I lived in Saudi till I was 7. It was an idyllic life. Compound with pool, tennis courts etc, Lots of families in the same boat. Ready made social life for my parents. Private British school as part of the package. My mum loved it. When we were older they lived in dubai and my sister lived with them. She hated that. You had to be really rich to enjoy the expat lifestyle their. They didn’t live on a compound so it was harder to make friends. So it depends on where you are going, what kind of package it is, and whether you find it easy making new friends. I would never let my husband live in a different country from us. It’s a recipe for disaster. All the blokes that worked in the Middle East and were not with their families were cheating on their partners. That is just standard. Either go together or don’t let him go at all.
Judging by the OP’s description of her husband (wanting to be the star without doing any of the work) it might just hasten the inevitable anyway
Charley50 · 24/06/2021 21:50

I'm so glad you're staying put (at least for now) OP. I actually felt quite worried for you, which is ridiculous for a stranger on the Internet, but it had mistake written all over it.

HotChocolateLover · 24/06/2021 22:02

I would just go. If you hate it you can come back. If the kids were school age then my response would be different but I’m sure you can get in with the ex-pat community and it could be a real experience for you.

HotChocolateLover · 24/06/2021 22:02

Sorry, missed the update. My comment still stands.

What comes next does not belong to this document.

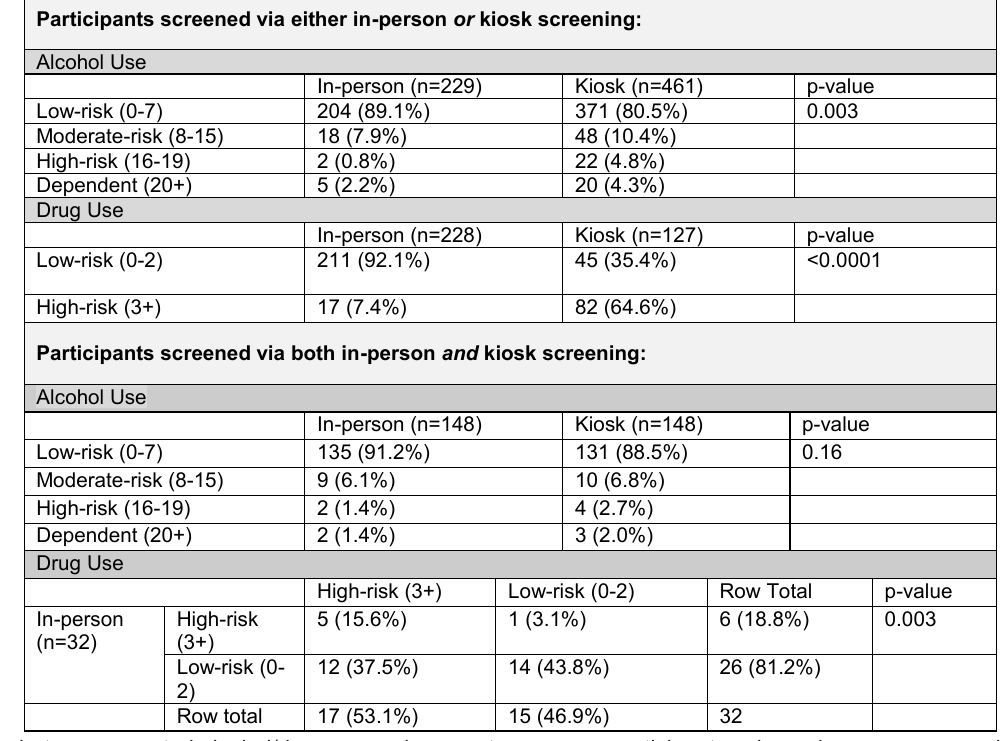
Figure 2 . Relationship between reported alcohol/drug use and survey type among participants using only one survey modality and patients screened via both in-person and kiosk screening.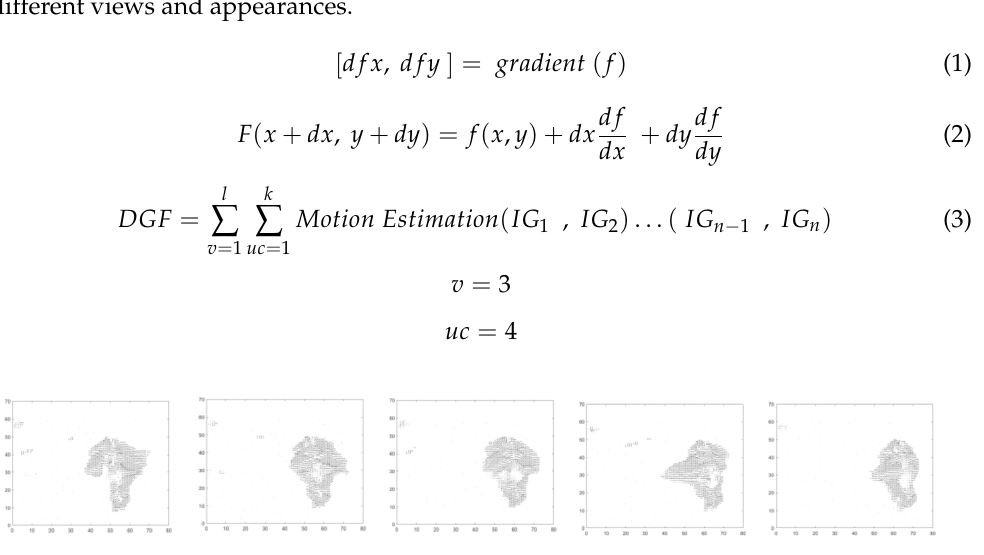
Figure 3. DGF Extraction for Consecutive Steps of Gait Cycle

MrsBobDylan · 25/06/2021 19:42

I'm glad you've decided to let him try it out first before moving.

All I wanted to add was dont console yourself that he wouldn't want custody of the kids if you split up. I'm sure you are right, but he will want you and the children to stay in the ME. Even if you go out for a long holiday, he could still claim you moved there to be with him and stop you ever leaving.

Don't risk it.

HalzTangz · 25/06/2021 19:47

My advice move. Your can hire nanny for childcare. Your children can attend the international schools when they are older which will give them a better education than they get here. They will b brought up with friends from many cultures and learn all about those cultures
You could also look for work over there and still learn to drive etc

HalzTangz · 25/06/2021 19:50

@Graphista

"You can always come back"

Can you? WITH your children? There are countries in the Middle East where this could be very difficult if the relationship were to break down

That only applies if one of the parents is a national of that country. If the op doesn't like it she can return home without issue
LIZS · 25/06/2021 19:52

@HalzTangz

My advice move. Your can hire nanny for childcare. Your children can attend the international schools when they are older which will give them a better education than they get here. They will b brought up with friends from many cultures and learn all about those cultures You could also look for work over there and still learn to drive etc
On a limited budget? None of those extras have been factored into his salary.
HalzTangz · 25/06/2021 20:00

Me education isn't terrible, my DP and his brother were educated in the middle Eastern international schools followed by university.both got A's for every subject and Firsts for their degrees. Both walked in to high earning roles for their first jobs. Both can fluently speak 4 languages also.

If they stayed in birmingham where they are from, they would not have gotten that great education.

I travel to the ME each year with my partner and have never experienced anything other than kindness from locals in the areas we visit.